| Data for the task |
====================

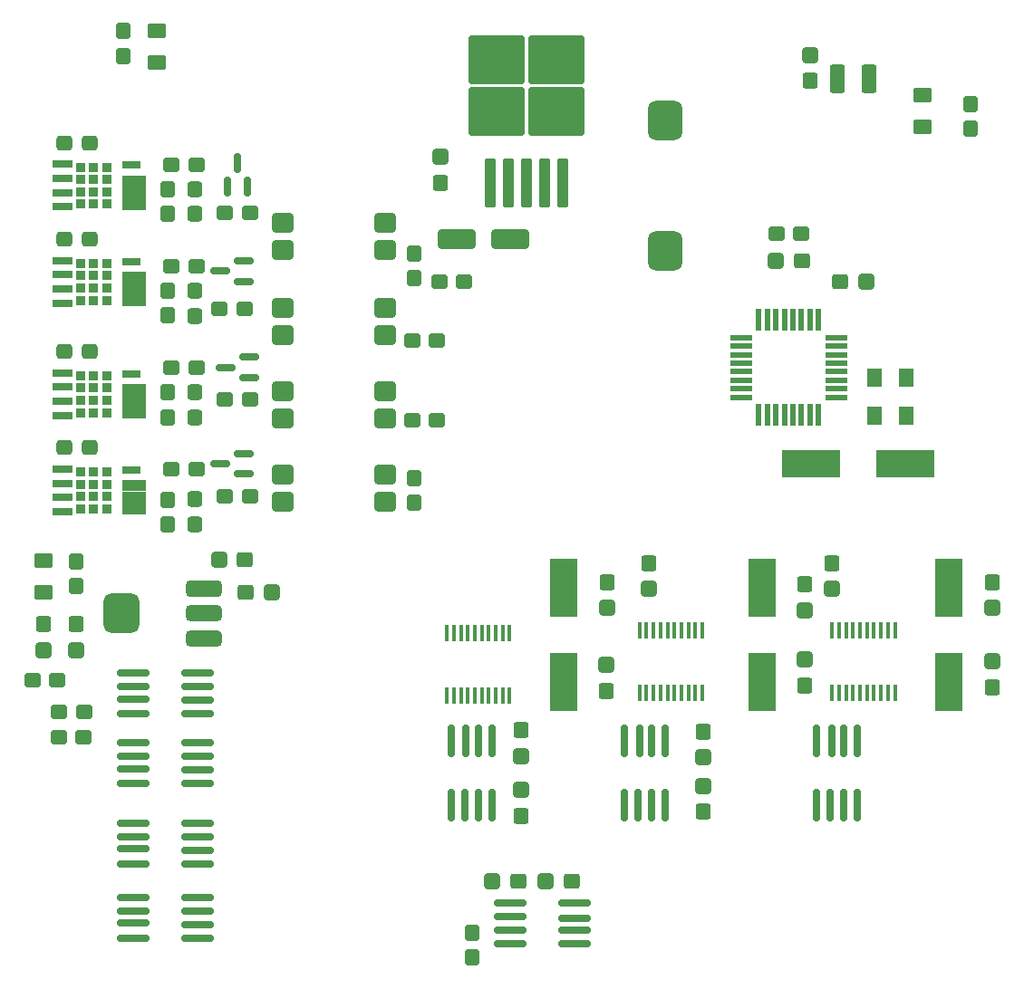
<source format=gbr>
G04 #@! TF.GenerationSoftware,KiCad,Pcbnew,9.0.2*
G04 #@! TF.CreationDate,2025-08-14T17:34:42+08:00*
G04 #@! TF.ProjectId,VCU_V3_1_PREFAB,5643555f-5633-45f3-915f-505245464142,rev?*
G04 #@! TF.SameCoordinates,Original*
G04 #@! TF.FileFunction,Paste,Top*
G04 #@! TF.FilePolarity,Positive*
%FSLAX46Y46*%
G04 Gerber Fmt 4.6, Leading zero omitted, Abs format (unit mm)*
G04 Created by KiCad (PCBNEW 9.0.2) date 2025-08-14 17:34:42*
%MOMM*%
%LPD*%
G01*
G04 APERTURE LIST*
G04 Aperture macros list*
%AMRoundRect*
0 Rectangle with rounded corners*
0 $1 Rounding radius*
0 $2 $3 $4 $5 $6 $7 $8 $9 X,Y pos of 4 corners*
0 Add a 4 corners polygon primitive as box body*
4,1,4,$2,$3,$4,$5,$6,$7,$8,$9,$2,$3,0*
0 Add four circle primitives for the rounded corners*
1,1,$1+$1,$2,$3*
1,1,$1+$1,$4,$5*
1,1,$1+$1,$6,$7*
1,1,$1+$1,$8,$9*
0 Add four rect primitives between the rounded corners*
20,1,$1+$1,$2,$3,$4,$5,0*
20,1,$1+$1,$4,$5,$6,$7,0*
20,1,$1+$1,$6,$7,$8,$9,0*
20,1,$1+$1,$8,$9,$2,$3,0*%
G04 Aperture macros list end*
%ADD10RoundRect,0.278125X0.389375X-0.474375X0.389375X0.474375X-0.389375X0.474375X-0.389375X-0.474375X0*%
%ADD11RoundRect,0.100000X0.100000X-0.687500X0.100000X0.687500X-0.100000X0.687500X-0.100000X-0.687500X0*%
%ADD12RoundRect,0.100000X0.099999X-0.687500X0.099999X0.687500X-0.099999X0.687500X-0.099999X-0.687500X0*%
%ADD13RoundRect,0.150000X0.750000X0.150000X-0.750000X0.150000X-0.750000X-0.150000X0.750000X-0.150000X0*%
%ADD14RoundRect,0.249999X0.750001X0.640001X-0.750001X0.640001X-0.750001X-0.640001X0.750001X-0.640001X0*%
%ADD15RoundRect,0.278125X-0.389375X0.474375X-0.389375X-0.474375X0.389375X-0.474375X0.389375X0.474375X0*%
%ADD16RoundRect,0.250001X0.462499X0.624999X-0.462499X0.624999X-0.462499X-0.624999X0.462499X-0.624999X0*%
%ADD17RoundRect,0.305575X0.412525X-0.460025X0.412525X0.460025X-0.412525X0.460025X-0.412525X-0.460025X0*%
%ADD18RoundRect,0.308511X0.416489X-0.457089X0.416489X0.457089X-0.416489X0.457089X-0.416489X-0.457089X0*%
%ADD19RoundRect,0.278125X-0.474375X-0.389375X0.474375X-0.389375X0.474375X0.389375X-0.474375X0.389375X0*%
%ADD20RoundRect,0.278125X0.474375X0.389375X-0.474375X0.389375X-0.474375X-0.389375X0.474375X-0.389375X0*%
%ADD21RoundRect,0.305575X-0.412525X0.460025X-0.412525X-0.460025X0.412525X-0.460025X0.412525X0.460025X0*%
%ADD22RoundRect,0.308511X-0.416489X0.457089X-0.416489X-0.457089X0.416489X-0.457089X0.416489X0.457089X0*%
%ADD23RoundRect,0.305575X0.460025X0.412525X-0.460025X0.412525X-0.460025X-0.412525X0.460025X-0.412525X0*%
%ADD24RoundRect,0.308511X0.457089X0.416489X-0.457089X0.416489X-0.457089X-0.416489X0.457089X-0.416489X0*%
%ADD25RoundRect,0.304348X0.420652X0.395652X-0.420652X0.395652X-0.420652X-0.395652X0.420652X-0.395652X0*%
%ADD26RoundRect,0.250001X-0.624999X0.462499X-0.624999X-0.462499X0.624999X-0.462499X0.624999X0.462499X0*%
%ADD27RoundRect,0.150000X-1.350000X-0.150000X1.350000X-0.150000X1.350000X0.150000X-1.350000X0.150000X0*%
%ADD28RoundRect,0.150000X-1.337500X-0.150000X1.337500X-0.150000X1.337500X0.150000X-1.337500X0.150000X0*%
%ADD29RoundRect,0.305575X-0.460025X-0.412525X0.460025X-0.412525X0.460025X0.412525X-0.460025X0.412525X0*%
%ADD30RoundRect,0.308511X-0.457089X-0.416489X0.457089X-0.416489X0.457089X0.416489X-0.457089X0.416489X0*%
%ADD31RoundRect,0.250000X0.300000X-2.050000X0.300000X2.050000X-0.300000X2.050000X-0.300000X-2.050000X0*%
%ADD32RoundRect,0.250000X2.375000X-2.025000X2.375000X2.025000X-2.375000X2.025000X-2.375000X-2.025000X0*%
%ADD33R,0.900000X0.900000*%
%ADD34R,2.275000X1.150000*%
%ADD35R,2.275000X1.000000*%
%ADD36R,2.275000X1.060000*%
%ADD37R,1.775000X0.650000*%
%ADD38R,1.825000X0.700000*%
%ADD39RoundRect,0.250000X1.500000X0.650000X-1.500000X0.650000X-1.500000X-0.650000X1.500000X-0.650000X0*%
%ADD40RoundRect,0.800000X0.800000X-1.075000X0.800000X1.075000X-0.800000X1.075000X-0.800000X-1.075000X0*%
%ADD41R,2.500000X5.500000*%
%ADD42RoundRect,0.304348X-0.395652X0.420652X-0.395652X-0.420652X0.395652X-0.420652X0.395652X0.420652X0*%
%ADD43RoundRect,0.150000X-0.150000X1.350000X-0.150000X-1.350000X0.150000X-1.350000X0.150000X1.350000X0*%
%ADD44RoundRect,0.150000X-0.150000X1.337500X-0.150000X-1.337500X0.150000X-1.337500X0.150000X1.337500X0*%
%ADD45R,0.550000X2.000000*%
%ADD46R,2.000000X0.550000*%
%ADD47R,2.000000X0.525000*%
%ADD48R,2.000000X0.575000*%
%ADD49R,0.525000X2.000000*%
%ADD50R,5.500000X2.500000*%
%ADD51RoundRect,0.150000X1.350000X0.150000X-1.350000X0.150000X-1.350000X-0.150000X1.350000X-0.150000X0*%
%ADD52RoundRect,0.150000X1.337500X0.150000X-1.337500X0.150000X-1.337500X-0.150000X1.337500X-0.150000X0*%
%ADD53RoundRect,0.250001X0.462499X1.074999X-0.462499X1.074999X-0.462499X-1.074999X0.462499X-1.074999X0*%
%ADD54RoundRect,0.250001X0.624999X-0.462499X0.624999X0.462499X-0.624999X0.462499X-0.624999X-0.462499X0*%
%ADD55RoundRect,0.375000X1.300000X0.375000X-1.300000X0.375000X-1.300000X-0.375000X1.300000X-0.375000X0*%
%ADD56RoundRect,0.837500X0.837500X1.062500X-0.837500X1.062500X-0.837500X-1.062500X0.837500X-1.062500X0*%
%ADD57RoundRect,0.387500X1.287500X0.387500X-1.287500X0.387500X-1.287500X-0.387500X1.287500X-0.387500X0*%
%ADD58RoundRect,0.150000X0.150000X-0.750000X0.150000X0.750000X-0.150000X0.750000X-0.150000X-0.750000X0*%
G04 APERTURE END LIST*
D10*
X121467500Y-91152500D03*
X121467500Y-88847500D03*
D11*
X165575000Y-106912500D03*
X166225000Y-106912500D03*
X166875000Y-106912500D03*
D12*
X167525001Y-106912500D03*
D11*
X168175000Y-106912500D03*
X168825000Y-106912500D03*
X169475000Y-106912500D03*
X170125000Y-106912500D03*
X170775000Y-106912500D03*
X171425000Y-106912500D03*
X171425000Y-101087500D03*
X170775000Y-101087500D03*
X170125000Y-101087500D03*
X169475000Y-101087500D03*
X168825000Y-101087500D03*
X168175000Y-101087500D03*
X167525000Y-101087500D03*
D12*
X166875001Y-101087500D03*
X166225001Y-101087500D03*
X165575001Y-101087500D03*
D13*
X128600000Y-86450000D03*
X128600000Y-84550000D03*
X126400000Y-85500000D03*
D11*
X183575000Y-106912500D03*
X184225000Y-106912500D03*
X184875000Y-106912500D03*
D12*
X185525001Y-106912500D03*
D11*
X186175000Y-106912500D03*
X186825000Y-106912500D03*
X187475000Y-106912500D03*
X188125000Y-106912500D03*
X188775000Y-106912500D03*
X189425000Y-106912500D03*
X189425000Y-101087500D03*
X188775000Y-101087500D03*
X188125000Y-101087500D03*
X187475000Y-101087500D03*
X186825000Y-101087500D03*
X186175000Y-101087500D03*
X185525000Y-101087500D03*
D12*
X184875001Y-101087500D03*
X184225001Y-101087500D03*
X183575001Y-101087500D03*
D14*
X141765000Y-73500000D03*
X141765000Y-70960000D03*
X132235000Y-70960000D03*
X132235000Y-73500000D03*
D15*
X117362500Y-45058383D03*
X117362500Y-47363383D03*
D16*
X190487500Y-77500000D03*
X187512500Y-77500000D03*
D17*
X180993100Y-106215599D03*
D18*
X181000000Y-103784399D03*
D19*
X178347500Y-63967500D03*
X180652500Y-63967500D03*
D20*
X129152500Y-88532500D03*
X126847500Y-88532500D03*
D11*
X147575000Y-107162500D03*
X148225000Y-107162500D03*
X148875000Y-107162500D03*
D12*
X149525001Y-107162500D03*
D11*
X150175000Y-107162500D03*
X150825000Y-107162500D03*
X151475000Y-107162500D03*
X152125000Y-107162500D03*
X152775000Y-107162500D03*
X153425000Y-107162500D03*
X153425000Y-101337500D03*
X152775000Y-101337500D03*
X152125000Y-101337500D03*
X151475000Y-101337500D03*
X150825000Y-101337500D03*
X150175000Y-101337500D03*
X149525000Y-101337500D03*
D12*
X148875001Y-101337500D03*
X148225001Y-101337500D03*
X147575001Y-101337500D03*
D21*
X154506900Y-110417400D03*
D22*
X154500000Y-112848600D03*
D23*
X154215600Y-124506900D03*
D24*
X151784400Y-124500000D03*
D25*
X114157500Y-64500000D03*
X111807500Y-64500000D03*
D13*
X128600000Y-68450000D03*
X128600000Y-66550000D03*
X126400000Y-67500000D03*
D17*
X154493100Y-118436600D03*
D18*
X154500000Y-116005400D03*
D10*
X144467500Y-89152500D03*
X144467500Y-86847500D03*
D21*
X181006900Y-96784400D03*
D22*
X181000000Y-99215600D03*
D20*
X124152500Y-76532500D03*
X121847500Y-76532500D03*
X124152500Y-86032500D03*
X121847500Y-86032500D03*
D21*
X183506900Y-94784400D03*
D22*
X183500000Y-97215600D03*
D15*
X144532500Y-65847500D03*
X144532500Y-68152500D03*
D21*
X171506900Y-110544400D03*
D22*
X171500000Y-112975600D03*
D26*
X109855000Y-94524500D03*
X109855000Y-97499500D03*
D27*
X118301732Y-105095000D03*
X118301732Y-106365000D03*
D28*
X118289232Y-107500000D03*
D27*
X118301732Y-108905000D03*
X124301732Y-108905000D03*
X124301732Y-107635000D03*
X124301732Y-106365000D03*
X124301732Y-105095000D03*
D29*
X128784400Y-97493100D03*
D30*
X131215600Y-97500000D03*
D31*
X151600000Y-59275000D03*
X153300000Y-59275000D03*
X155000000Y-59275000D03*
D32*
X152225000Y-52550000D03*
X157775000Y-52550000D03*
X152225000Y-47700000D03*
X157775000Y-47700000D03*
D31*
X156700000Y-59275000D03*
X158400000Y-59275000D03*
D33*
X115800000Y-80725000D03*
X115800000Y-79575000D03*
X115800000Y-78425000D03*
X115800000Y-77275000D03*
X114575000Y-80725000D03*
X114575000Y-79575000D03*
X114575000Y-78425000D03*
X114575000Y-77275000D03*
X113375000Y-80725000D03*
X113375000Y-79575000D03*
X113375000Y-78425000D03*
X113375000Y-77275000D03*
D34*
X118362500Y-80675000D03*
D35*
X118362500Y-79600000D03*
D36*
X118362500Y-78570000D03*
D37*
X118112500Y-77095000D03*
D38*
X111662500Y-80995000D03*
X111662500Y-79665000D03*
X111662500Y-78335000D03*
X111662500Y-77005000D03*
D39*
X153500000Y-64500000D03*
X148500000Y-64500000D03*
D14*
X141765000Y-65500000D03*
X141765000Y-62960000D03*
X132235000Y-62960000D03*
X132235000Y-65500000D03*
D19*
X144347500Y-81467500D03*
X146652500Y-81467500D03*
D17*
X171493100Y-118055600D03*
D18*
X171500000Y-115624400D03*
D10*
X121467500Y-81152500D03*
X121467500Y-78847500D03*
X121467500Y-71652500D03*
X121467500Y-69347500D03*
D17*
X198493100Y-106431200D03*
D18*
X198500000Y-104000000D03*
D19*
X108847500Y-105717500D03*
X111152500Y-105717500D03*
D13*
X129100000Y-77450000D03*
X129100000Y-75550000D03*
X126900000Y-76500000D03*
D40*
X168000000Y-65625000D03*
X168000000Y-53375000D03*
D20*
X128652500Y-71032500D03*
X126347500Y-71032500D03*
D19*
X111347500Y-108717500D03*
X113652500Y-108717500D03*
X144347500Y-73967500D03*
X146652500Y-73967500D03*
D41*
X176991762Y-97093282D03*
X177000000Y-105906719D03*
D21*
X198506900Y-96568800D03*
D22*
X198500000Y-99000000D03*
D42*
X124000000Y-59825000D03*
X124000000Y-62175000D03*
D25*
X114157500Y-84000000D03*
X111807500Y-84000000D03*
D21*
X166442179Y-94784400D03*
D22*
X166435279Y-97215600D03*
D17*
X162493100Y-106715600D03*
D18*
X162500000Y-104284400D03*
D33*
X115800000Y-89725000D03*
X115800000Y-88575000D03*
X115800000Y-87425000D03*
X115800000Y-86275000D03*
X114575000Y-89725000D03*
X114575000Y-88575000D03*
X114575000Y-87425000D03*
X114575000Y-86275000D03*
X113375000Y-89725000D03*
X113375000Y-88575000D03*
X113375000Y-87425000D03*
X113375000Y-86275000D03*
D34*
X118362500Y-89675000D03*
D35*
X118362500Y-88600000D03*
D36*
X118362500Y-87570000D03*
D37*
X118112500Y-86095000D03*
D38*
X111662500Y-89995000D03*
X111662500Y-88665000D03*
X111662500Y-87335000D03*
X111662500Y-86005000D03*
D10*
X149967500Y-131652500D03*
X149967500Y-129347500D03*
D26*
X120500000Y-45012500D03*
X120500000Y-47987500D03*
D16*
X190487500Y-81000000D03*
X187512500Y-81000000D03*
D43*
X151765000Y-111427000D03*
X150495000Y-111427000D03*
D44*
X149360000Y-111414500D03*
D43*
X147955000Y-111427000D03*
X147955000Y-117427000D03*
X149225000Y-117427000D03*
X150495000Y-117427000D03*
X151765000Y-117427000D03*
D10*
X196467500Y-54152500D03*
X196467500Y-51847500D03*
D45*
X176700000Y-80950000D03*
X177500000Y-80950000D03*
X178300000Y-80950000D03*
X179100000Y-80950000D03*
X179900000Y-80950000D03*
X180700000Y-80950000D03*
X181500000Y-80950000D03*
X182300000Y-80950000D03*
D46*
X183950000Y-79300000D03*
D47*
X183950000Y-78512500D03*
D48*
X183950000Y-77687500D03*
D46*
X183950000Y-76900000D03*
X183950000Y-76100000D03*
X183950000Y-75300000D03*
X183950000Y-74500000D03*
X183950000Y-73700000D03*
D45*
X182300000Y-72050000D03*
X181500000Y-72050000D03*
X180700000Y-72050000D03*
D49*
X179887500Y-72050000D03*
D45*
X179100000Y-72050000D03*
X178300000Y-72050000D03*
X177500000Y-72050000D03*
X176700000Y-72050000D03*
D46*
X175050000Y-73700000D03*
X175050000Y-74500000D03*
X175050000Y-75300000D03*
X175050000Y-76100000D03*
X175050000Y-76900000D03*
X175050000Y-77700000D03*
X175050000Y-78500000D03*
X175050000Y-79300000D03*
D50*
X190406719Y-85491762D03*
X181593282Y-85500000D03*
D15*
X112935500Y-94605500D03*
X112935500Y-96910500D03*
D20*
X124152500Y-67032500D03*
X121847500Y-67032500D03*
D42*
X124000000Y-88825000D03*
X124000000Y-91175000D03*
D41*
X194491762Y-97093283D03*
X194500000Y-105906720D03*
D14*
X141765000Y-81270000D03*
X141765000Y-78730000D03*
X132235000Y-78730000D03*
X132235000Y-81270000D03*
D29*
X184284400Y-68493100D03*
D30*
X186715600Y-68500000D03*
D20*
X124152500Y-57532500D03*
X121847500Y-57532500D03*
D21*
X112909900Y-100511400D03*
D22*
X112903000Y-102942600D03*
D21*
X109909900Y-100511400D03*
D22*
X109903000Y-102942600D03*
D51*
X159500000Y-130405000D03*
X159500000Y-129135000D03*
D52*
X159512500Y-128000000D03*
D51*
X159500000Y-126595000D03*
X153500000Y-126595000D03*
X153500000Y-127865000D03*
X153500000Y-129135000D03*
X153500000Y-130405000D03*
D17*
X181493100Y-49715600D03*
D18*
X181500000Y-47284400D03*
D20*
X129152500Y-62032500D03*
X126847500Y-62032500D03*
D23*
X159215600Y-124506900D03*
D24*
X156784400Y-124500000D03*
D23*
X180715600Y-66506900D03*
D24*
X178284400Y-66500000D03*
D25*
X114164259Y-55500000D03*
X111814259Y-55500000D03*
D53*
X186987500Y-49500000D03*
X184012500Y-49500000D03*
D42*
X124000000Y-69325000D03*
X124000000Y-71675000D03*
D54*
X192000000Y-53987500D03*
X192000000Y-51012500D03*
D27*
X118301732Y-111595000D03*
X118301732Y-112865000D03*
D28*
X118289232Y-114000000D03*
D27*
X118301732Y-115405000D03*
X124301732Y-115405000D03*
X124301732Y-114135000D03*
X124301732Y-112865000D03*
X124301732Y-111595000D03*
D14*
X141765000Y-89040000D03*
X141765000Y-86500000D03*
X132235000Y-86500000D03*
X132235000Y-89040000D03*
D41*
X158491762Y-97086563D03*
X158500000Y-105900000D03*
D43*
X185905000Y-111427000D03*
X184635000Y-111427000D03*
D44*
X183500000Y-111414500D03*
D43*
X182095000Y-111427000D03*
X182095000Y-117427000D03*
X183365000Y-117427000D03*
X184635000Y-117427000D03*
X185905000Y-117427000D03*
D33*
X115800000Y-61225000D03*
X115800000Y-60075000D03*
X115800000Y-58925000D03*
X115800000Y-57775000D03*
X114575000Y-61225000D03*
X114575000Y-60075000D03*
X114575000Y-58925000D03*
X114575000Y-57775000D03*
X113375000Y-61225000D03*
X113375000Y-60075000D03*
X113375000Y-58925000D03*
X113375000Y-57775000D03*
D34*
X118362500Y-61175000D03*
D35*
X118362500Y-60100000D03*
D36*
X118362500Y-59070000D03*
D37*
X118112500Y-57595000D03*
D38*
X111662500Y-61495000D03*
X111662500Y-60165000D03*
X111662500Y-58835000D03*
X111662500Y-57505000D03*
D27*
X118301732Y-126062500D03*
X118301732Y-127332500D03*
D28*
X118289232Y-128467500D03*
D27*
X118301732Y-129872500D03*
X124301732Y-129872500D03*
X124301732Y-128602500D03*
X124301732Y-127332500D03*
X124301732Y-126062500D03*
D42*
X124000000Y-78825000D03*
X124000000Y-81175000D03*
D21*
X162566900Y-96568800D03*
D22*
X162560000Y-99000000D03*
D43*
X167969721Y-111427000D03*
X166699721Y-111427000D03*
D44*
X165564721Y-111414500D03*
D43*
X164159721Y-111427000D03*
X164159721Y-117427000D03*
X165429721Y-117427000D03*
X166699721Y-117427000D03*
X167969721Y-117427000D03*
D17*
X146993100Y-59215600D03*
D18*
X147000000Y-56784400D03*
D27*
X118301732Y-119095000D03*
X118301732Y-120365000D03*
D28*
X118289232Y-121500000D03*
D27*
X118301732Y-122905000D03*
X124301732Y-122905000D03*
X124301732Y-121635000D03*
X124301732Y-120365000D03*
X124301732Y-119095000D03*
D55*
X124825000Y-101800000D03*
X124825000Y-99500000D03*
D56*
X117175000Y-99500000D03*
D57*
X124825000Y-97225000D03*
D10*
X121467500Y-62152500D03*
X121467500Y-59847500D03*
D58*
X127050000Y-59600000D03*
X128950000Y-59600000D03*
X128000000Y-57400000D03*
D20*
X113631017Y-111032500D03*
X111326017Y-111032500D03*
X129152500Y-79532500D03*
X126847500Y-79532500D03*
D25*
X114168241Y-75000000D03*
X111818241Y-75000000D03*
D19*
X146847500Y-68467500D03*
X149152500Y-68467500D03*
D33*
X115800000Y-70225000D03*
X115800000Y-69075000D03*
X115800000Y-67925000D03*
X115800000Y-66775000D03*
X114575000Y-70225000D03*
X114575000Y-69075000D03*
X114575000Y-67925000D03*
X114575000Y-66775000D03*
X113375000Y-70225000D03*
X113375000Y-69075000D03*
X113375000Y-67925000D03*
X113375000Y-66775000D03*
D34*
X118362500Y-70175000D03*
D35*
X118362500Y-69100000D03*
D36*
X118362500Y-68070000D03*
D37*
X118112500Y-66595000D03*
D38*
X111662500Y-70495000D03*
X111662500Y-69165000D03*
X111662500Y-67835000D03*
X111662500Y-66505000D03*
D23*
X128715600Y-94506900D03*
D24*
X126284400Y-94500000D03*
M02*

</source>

====================

| Problem |
Go through the material above and count the lines that contain "corners"; answer with the number alone.

| Result |
5